Esercizi:
a. Nell'estratto, quale regime è stato imposto alla moneta cartacea nei tempi attuali?
b. Trascrivi dall'estratto il passo che parte dalle parole "Nei tempi attuali, in" e si ferma dopo "annullamento dell’attivo [2].".

Estratto della pagina:
-=-=-=-=-
Infatti si tratta di un’obbligazione che l’istituto bancario si assumeva nel passato (nel tempo, cioè, in cui vigeva la convertibilità del biglietto di banca in oro) di convertire appunto la carta moneta nel metallo prezioso che ne costituiva la garanzia (base aurea).
Nei tempi attuali, in cui quella convertibilità è stata abolita ed è stato imposto il corso forzoso della moneta cartacea, quella “promessa di pagamento a vista” ha perduto ogni contenuto e non può, quindi, avere alcun valore. Tuttavia la Banca d’Italia ritiene ancora di potersene avvalere, confidando che la mera apparenza, che ancor oggi conservano i biglietti di banca, di cambiali a vista, e quindi formalmente di debito, le possa consentire legittimamente di considerare la moneta immessa in circolazione come una propria passività da iscrivere in bilancio tra le poste passive. Ed è noto come l’aumento artificioso del passivo, in un bilancio societario, determini un illecito annullamento dell’attivo [2].
-=-=-=-=-
Materiale da esaminare:
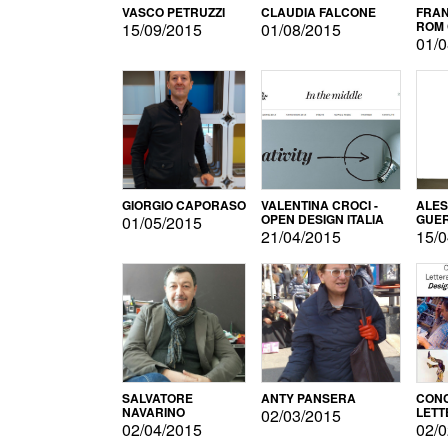
VASCO PETRUZZI
CLAUDIA FALCONE
FRAN
ROM 
15/09/2015
01/08/2015
01/0
GIORGIO CAPORASO
VALENTINA CROCI -
ALE
OPEN DESIGN ITALIA
GUE
01/05/2015
21/04/2015
15/0
SALVATORE
ANTY PANSERA
CON
NAVARINO
LETT
02/03/2015
DESI
02/04/2015
02/0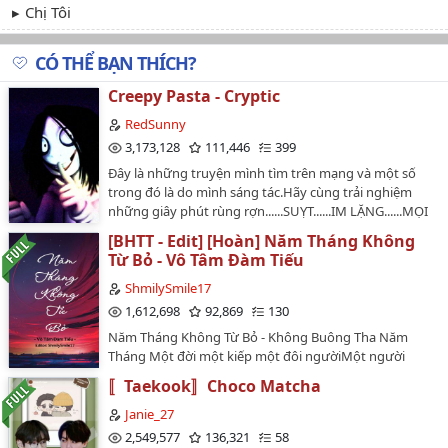
Chị Tôi
CÓ THỂ BẠN THÍCH?
Creepy Pasta - Cryptic
RedSunny
3,173,128
111,446
399
Đây là những truyện mình tìm trên mạng và một số
trong đó là do mình sáng tác.Hãy cùng trải nghiệm
những giây phút rùng rợn......SUỴT......IM LẶNG......MỌI
CHUYỆN ĐANG BẮT ĐẦU......…
[BHTT - Edit] [Hoàn] Năm Tháng Không
Từ Bỏ - Vô Tâm Đàm Tiếu
ShmilySmile17
1,612,698
92,869
130
Năm Tháng Không Từ Bỏ - Không Buông Tha Năm
Tháng Một đời một kiếp một đôi ngườiMột người
sánh một ngọcMột đời chỉ một viên.Chu Chẩm Nguyệt
〚Taekook〛Choco Matcha
- Mục Tuyết Y 🌙❄️…
Janie_27
2,549,577
136,321
58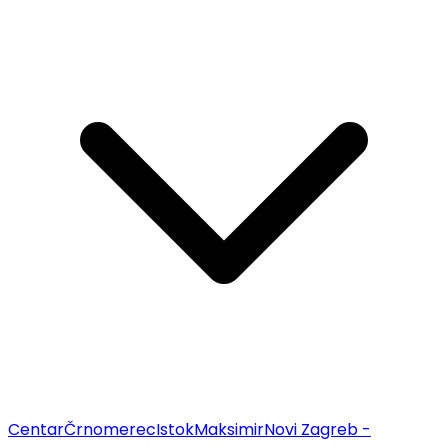
Centar
Črnomerec
Istok
Maksimir
Novi Zagreb -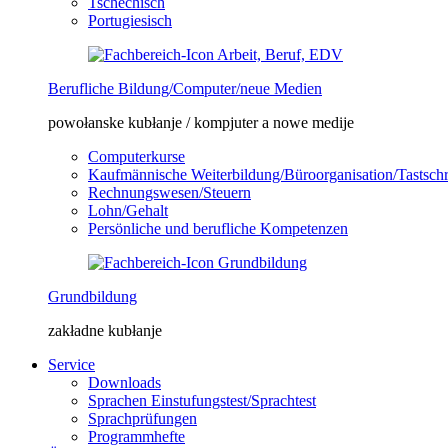
Tschechisch
Portugiesisch
Berufliche Bildung/Computer/neue Medien
powołanske kubłanje / kompjuter a nowe medije
Computerkurse
Kaufmännische Weiterbildung/Büroorganisation/Tastsch
Rechnungswesen/Steuern
Lohn/Gehalt
Persönliche und berufliche Kompetenzen
Grundbildung
zakładne kubłanje
Service
Downloads
Sprachen Einstufungstest/Sprachtest
Sprachprüfungen
Programmhefte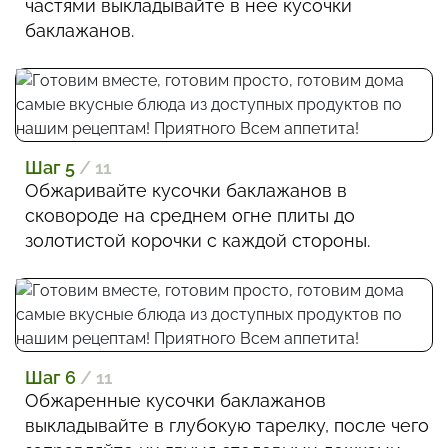
частями выкладывайте в нее кусочки
баклажанов.
Шаг 5
/ 11
Обжаривайте кусочки баклажанов в
сковороде на среднем огне плиты до
золотистой корочки с каждой стороны.
Шаг 6
/ 11
Обжаренные кусочки баклажанов
выкладывайте в глубокую тарелку, после чего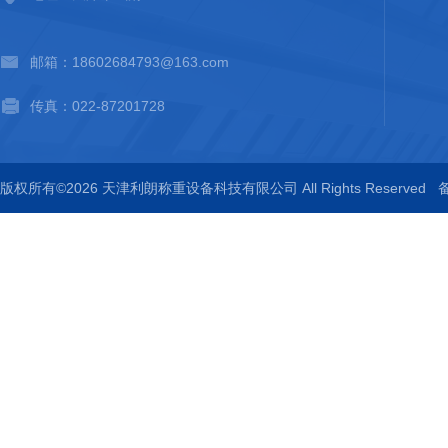
邮箱：18602684793@163.com
传真：022-87201728
版权所有©2026 天津利朗称重设备科技有限公司 All Rights Reserved
备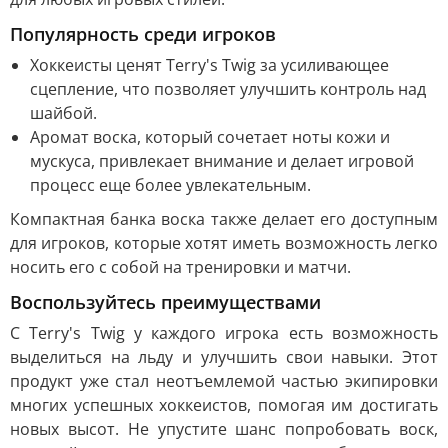
Популярность среди игроков
Хоккеисты ценят Terry's Twig за усиливающее
сцепление, что позволяет улучшить контроль над
шайбой.
Аромат воска, который сочетает ноты кожи и
мускуса, привлекает внимание и делает игровой
процесс еще более увлекательным.
Компактная банка воска также делает его доступным
для игроков, которые хотят иметь возможность легко
носить его с собой на тренировки и матчи.
Воспользуйтесь преимуществами
С Terry's Twig у каждого игрока есть возможность
выделиться на льду и улучшить свои навыки. Этот
продукт уже стал неотъемлемой частью экипировки
многих успешных хоккеистов, помогая им достигать
новых высот. Не упустите шанс попробовать воск,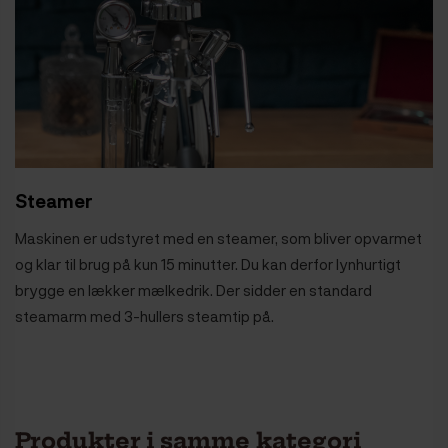
Steamer
Maskinen er udstyret med en steamer, som bliver opvarmet
og klar til brug på kun 15 minutter. Du kan derfor lynhurtigt
brygge en lækker mælkedrik. Der sidder en standard
steamarm med 3-hullers steamtip på.
Produkter i samme kategori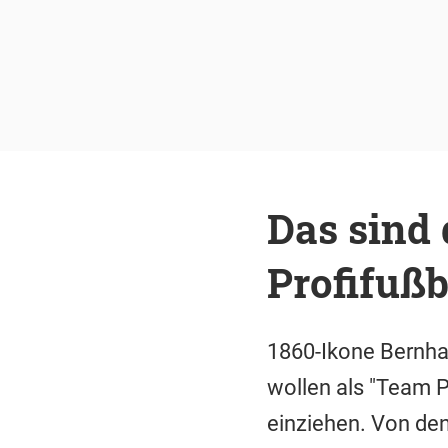
Das sind
Profifußb
1860-Ikone Bernha
wollen als "Team P
einziehen. Von den 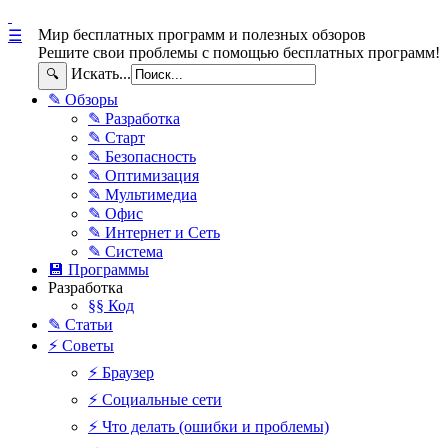
Мир бесплатных программ и полезных обзоров
☰
Решите свои проблемы с помощью бесплатных программ!
Искать...
🔍
✎ Обзоры
✎ Разработка
✎ Старт
✎ Безопасность
✎ Оптимизация
✎ Мультимедиа
✎ Офис
✎ Интернет и Сеть
✎ Система
💾 Программы
Разработка
§§ Код
✎ Статьи
⚡ Советы
⚡ Браузер
⚡ Социальные сети
⚡ Что делать (ошибки и проблемы)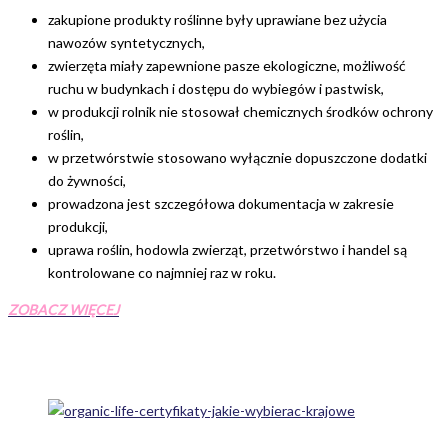
zakupione produkty roślinne były uprawiane bez użycia
nawozów syntetycznych,
zwierzęta miały zapewnione pasze ekologiczne, możliwość
ruchu w budynkach i dostępu do wybiegów i pastwisk,
w produkcji rolnik nie stosował chemicznych środków ochrony
roślin,
w przetwórstwie stosowano wyłącznie dopuszczone dodatki
do żywności,
prowadzona jest szczegółowa dokumentacja w zakresie
produkcji,
uprawa roślin, hodowla zwierząt, przetwórstwo i handel są
kontrolowane co najmniej raz w roku.
ZOBACZ WIĘCEJ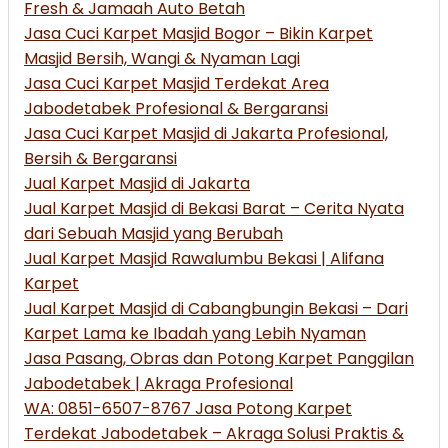
Fresh & Jamaah Auto Betah
Jasa Cuci Karpet Masjid Bogor – Bikin Karpet
Masjid Bersih, Wangi & Nyaman Lagi
Jasa Cuci Karpet Masjid Terdekat Area
Jabodetabek Profesional & Bergaransi
Jasa Cuci Karpet Masjid di Jakarta Profesional,
Bersih & Bergaransi
Jual Karpet Masjid di Jakarta
Jual Karpet Masjid di Bekasi Barat – Cerita Nyata
dari Sebuah Masjid yang Berubah
Jual Karpet Masjid Rawalumbu Bekasi | Alifana
Karpet
Jual Karpet Masjid di Cabangbungin Bekasi – Dari
Karpet Lama ke Ibadah yang Lebih Nyaman
Jasa Pasang, Obras dan Potong Karpet Panggilan
Jabodetabek | Akraga Profesional
WA: 0851-6507-8767 Jasa Potong Karpet
Terdekat Jabodetabek – Akraga Solusi Praktis &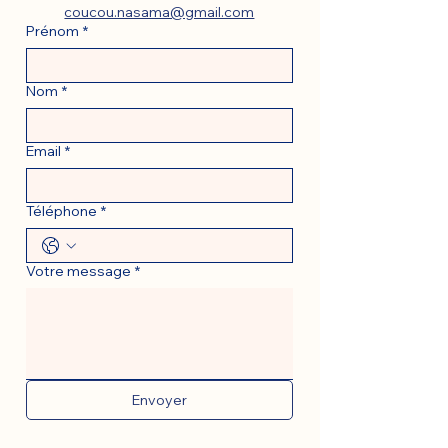
coucou.nasama@gmail.com
Prénom
*
Nom
*
Email
*
Téléphone
*
Votre message
*
Envoyer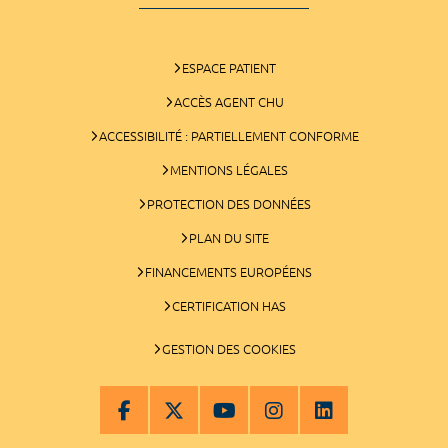
ESPACE PATIENT
ACCÈS AGENT CHU
ACCESSIBILITÉ : PARTIELLEMENT CONFORME
MENTIONS LÉGALES
PROTECTION DES DONNÉES
PLAN DU SITE
FINANCEMENTS EUROPÉENS
CERTIFICATION HAS
GESTION DES COOKIES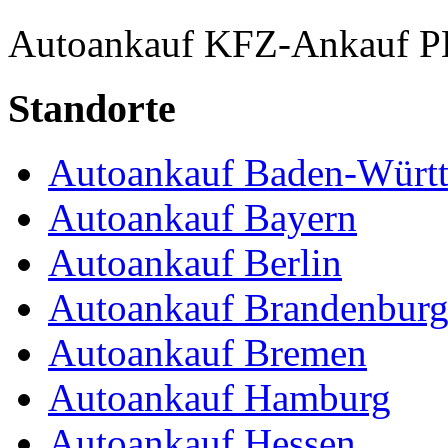
Autoankauf
KFZ-Ankauf
P
Standorte
Autoankauf Baden-Würt
Autoankauf Bayern
Autoankauf Berlin
Autoankauf Brandenbur
Autoankauf Bremen
Autoankauf Hamburg
Autoankauf Hessen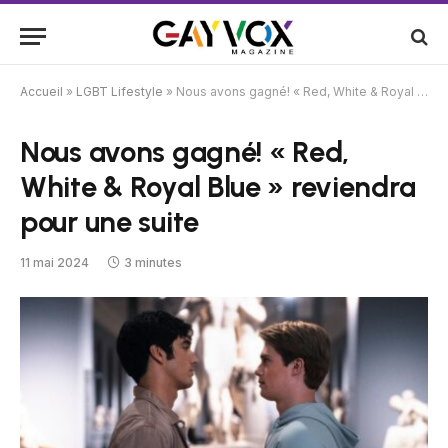
Accueil
»
LGBT Lifestyle
»
Nous avons gagné! « Red, White & Royal Blue » reviendra pour une suite
Nous avons gagné! « Red,
White & Royal Blue » reviendra
pour une suite
11 mai 2024
3 minutes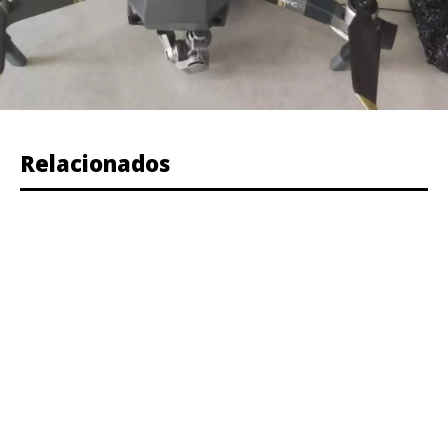
Relacionados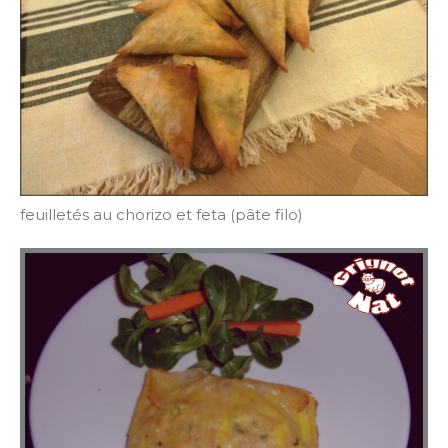
feuilletés au chorizo et feta (pâte filo)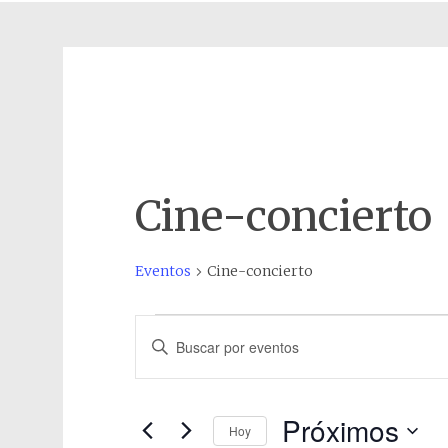
Cine-concierto
Eventos
Cine-concierto
Eventos
Navegación
Introduce
de
la
palabra
búsqueda
clave.
Próximos
y
Hoy
Busca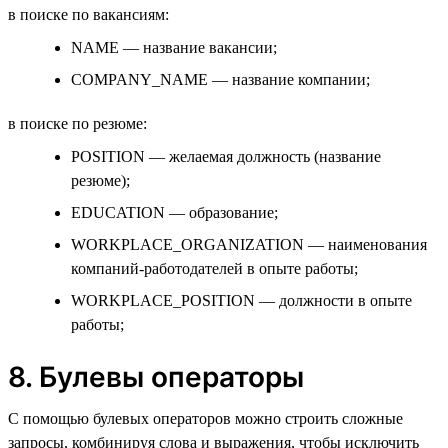
в поиске по вакансиям:
NAME — название вакансии;
COMPANY_NAME — название компании;
в поиске по резюме:
POSITION — желаемая должность (название
резюме);
EDUCATION — образование;
WORKPLACE_ORGANIZATION — наименования
компаний-работодателей в опыте работы;
WORKPLACE_POSITION — должности в опыте
работы;
8. Булевы операторы
С помощью булевых операторов можно строить сложные
запросы, комбинируя слова и выражения, чтобы исключить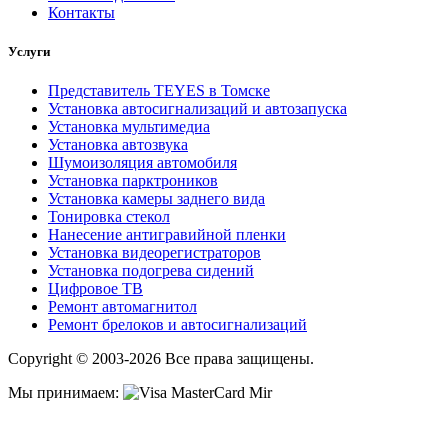
Контакты
Услуги
Представитель TEYES в Томске
Установка автосигнализаций и автозапуска
Установка мультимедиа
Установка автозвука
Шумоизоляция автомобиля
Установка парктроников
Установка камеры заднего вида
Тонировка стекол
Нанесение антигравийной пленки
Установка видеорегистраторов
Установка подогрева сидений
Цифровое ТВ
Ремонт автомагнитол
Ремонт брелоков и автосигнализаций
Copyright © 2003-2026 Все права защищены.
Мы принимаем: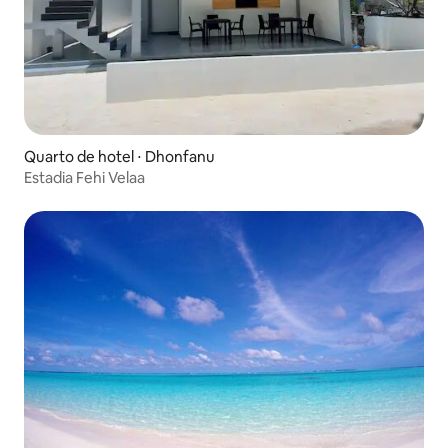
Quarto de hotel ⋅ Dhonfanu
Estadia Fehi Velaa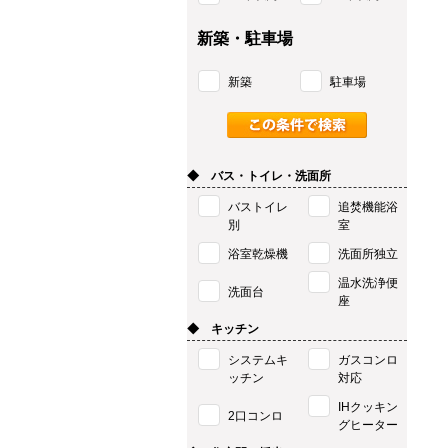
新築・駐車場
新築
駐車場
◆ バス・トイレ・洗面所
バストイレ
追焚機能浴
別
室
浴室乾燥機
洗面所独立
温水洗浄便
洗面台
座
◆ キッチン
システムキ
ガスコンロ
ッチン
対応
IHクッキン
2口コンロ
グヒーター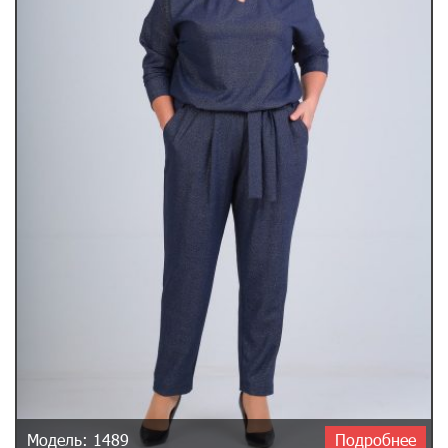
Модель: 1489
Подробнее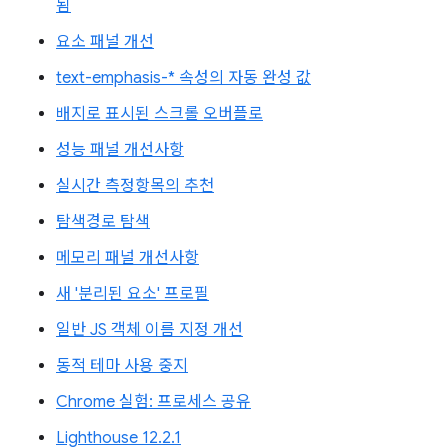
됨
요소 패널 개선
text-emphasis-* 속성의 자동 완성 값
배지로 표시된 스크롤 오버플로
성능 패널 개선사항
실시간 측정항목의 추천
탐색경로 탐색
메모리 패널 개선사항
새 '분리된 요소' 프로필
일반 JS 객체 이름 지정 개선
동적 테마 사용 중지
Chrome 실험: 프로세스 공유
Lighthouse 12.2.1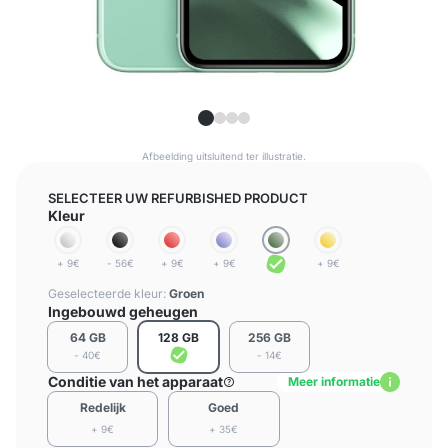
Afbeelding uitsluitend ter illustratie.
SELECTEER UW REFURBISHED PRODUCT
Kleur
+ 9€
- 56€
+ 9€
+ 9€
+ 9€
Geselecteerde kleur:
Groen
Ingebouwd geheugen
64 GB
128 GB
256 GB
- 40€
- 14€
Conditie van het apparaat
Meer informatie
Redelijk
Goed
+ 9€
+ 35€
-=-=-=-=-
Soluzioni:
a. Il corso forzoso.

b.
Nei tempi attuali, in cui quella convertibilità è stata abolita ed è stato imposto il corso forzoso della moneta cartacea, quella “promessa di pagamento a vista” ha perduto ogni contenuto e non può, quindi, avere alcun valore. Tuttavia la Banca d’Italia ritiene ancora di potersene avvalere, confidando che la mera apparenza, che ancor oggi conservano i biglietti di banca, di cambiali a vista, e quindi formalmente di debito, le possa consentire legittimamente di considerare la moneta immessa in circolazione come una propria passività da iscrivere in bilancio tra le poste passive. Ed è noto come l’aumento artificioso del passivo, in un bilancio societario, determini un illecito annullamento dell’attivo [2].